• **What you are asked to do**: In the news report on the Louth attempted-murder trial, how many times was the injured man allegedly stabbed?
BEGIN Passage to read
Trial of Louth man accused of attempting to murder same man twice on same day begins
A 22-year-old Louth man has gone on trial, charged with attempting to murder another man twice, firstly by stabbing him 28 times and later by ordering him into the boot of a car that was pushed into a canal.
Despite suffering a punctured lung, the injured man managed to escape from the car and swim to shore.
Gerard Boyle gave evidence to the Central Criminal Court today in the trial of Paul Crosby of Rathmullen Park in Drogheda.
The accused has pleaded not guilty to attempting to murder, to falsely imprisoning and to causing serious harm to Mr Boyle on 10th November, 2016 at Knockcommon, Beauparc, Slane in Co Meath.
He has also pleaded not guilty to the attempted murder of Mr Boyle later on the same date at Boyne Canal, Drogheda.
Mr Boyle (22) testified that he was living with his mother and brother in Beechwood Avenue, Drogheda at the time.
He told Patrick Gageby SC, prosecuting, that Mr Crosby had smashed a window in his home earlier that year and had then used the handle of a shotgun to push in the glass.
END Passage to read
BEGIN Record extracts
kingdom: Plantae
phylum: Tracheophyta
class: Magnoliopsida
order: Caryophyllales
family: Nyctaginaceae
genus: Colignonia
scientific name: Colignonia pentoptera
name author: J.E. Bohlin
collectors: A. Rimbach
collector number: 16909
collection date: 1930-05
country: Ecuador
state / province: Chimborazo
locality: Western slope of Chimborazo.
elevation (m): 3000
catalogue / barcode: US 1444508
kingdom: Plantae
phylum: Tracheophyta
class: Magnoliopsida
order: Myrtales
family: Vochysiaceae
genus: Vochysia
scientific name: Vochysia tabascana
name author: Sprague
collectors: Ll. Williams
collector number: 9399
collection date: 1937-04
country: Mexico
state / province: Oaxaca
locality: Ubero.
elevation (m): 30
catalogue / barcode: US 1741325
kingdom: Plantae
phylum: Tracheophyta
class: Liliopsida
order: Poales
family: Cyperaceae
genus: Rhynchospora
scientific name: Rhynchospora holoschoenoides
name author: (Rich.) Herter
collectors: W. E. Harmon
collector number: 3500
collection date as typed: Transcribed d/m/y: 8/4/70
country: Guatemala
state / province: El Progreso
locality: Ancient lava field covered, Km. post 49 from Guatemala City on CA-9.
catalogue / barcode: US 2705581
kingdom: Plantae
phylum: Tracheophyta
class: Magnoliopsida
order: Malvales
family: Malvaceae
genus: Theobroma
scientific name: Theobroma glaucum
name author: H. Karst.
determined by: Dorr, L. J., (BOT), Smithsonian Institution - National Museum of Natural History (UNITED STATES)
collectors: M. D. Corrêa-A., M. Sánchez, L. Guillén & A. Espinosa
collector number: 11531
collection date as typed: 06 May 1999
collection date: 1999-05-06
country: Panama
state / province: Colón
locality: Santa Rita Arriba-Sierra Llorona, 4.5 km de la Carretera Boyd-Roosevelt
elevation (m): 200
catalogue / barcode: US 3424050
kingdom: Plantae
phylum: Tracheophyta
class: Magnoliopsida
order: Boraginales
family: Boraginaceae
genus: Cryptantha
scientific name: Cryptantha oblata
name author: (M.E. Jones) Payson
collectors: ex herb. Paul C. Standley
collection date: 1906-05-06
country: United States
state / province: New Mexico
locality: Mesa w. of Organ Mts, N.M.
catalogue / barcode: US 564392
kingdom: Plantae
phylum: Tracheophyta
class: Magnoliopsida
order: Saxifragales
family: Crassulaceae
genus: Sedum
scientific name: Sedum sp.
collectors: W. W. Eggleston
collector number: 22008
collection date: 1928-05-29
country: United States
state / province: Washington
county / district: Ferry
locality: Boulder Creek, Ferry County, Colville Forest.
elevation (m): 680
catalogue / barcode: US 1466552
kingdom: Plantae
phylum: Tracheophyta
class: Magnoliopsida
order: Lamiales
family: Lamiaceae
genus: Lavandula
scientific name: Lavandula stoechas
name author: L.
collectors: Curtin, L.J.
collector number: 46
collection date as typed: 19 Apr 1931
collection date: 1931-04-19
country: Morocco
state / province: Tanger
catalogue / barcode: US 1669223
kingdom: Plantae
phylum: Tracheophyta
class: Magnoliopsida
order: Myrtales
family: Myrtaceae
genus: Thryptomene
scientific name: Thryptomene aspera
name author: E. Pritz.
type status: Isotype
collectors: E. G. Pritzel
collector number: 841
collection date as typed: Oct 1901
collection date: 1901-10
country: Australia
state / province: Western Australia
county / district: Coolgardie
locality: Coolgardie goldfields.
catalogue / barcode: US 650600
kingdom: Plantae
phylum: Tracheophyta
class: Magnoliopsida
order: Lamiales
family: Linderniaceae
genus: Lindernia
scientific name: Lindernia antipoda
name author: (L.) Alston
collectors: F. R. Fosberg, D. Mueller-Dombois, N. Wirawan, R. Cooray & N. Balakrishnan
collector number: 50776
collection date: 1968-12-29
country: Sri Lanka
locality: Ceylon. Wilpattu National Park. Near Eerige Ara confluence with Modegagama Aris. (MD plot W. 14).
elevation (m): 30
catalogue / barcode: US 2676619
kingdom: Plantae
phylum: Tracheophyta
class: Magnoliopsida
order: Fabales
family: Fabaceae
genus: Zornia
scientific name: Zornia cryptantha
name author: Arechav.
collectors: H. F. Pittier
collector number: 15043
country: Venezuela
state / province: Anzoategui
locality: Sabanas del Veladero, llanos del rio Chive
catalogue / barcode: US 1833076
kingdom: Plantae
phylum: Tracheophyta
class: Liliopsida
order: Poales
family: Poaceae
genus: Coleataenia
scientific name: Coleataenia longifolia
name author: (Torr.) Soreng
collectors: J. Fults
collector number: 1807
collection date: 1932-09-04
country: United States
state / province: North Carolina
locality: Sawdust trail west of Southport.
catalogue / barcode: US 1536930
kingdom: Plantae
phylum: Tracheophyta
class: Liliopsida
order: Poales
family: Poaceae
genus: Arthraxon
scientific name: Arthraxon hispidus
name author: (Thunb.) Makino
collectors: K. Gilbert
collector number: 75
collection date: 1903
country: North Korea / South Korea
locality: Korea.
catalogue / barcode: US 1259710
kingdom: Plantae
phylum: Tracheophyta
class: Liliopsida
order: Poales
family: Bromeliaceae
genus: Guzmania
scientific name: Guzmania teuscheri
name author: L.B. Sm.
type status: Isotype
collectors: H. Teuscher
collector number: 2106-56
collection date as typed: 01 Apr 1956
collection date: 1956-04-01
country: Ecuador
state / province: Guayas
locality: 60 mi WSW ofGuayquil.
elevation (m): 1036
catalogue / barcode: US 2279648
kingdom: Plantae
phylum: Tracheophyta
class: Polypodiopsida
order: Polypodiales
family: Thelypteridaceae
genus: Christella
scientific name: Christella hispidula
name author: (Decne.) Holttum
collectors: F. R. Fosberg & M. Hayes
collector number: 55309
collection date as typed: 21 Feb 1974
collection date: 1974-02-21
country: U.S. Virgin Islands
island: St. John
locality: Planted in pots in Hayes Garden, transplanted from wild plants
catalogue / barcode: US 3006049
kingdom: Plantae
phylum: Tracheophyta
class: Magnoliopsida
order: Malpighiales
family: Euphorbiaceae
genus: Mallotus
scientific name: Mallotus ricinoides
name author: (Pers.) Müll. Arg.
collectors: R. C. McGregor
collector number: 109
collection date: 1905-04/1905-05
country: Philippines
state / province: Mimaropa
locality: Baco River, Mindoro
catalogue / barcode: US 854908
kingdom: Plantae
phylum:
END Record extracts
• **Exercise result**: 28 times